*EXERCISE PROMPT*
Line by line, copy the material below exactly.

============

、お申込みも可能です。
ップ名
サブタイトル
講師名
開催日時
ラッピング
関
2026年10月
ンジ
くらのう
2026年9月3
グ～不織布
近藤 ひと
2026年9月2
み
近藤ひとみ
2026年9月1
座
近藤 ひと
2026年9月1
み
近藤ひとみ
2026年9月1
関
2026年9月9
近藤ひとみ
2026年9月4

============

*ANSWER TO THIS EXERCISE*
、お申込みも可能です。
ップ名
サブタイトル
講師名
開催日時
ラッピング
関
2026年10月
ンジ
くらのう
2026年9月3
グ～不織布
近藤 ひと
2026年9月2
み
近藤ひとみ
2026年9月1
座
近藤 ひと
2026年9月1
み
近藤ひとみ
2026年9月1
関
2026年9月9
近藤ひとみ
2026年9月4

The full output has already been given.